Oxon stellte den Stuhl mitten ins Zimmer, und Doria wedelte mit der Waffe, um mir anzudeuten, ich sollte mich dorthin setzen. Ich rührte mich nicht.
«Mensch«, sagte sie enttäuscht,»Sie sind wirklich ein kleiner Wurm, wie in Aynsford.«
«Er ist kein Ladenschwengel«, meinte Bolt.»Vergessen Sie das nicht!«
Ich sah ihn nicht an. Wenn er nicht gewesen wäre, hätte ich es sicher leichter gehabt. Oxon hieb mir auf die Schulter.
«Los!«sagte er.
Ich stand müde auf und trat von der Waage. Sie standen ganz nahe vor mir. Kraye stieß mich zum Stuhl. Er, Bolt und Oxon genossen es, mich an den Stuhl zu fesseln, während Doria fasziniert zusah. Ich erinnerte mich ihrer ausgefallenen Vergnügungen.
«Wollen wir tauschen?«fragte ich erschöpft.
Sie wurde nicht wütend, sondern lächelte, steckte die Waffe in die Tasche und küßte mich auf den Mund. Mir ekelte.
«So«, sagte Kraye,»wo sind sie?«
Es schien ihm nichts auszumachen, daß seine Frau mich geküßt hatte. Aber er verstand sie ja auch.
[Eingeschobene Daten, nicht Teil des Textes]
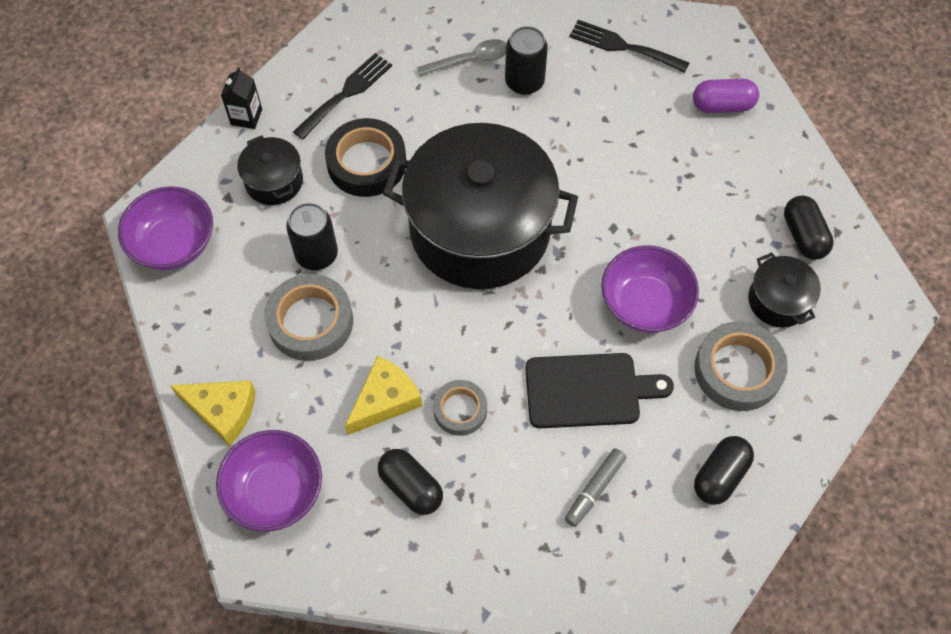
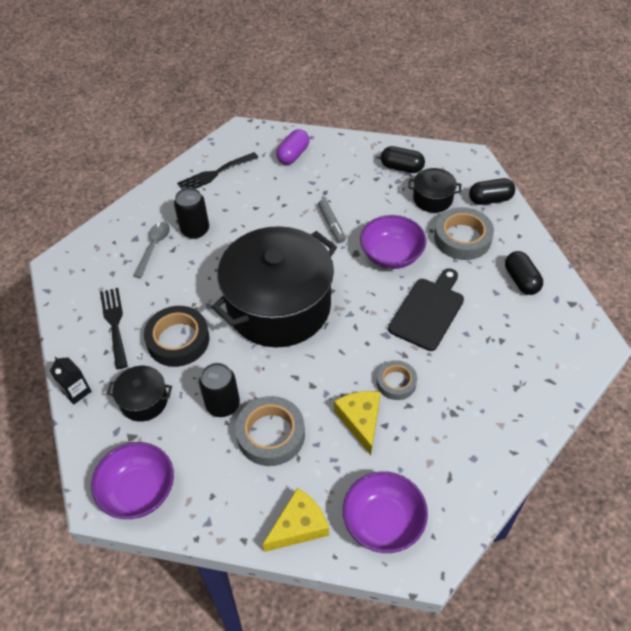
camera: 55 degrees left, 10 degrees down
(411, 487) = (432, 438): black capsule -> black capsule (490, 199)
(594, 489) = (494, 342): grey marker -> grey marker (331, 224)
Man hatte mich so gefesselt, daß das linke Handgelenk freiblieb. Die Hand hing nach unten. Was nützt schon eine Hand, die man nicht gebrauchen kann?
Ich sah mir der Reihe nach ihre Gesichter an. Keine Spur von Barmherzigkeit.
«Wo sind sie?«wiederholte Kraye und hob die Hand.
«Im Büro«, sagte ich hilflos.
Er schlug mit dem Schürhaken zu, mit voller Kraft. Der Schürhaken traf meine Hand, und alles war zu Ende. Ich schrie nur nicht, weil ich nicht genug Atem schöpfen konnte. Vor diesem Augenblick hätte ich behauptet, alles über Schmerzen zu wissen, aber das war ein Irrtum. Hinter meinen geschlossenen Augen wurde die Welt gelb und grau wie die Sonne, die durch Nebel scheint, und aus allen Poren brach der Schweiß. So etwas war nicht zu ertragen. Ich schaffte es nicht mehr.
«Wo sind sie?«schrie Kraye.
Ich brachte die Worte kaum heraus. Ich sagte es ihnen. Ich sagte ihnen, wohin sie gehen mußten.